:: What is needed ::
The copy must match the data below line for line and contain no images.

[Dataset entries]
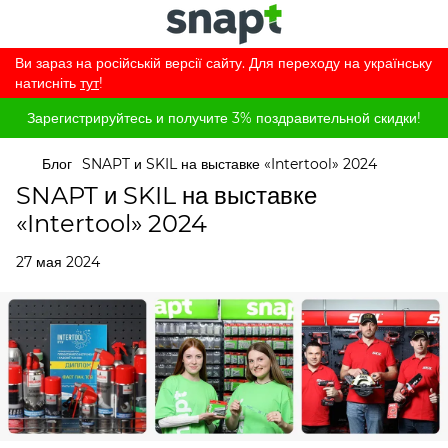
Ви зараз на російській версії сайту. Для переходу на українську
натисніть
тут
!
Зарегистрируйтесь и получите 3% поздравительной скидки!
Блог
SNAPT и SKIL на выставке «Intertool» 2024
SNAPT и SKIL на выставке
«Intertool» 2024
27 мая 2024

:: Task result ::
Ви зараз на російській версії сайту. Для переходу на українську
натисніть
тут
!
Зарегистрируйтесь и получите 3% поздравительной скидки!
Блог
SNAPT и SKIL на выставке «Intertool» 2024
SNAPT и SKIL на выставке
«Intertool» 2024
27 мая 2024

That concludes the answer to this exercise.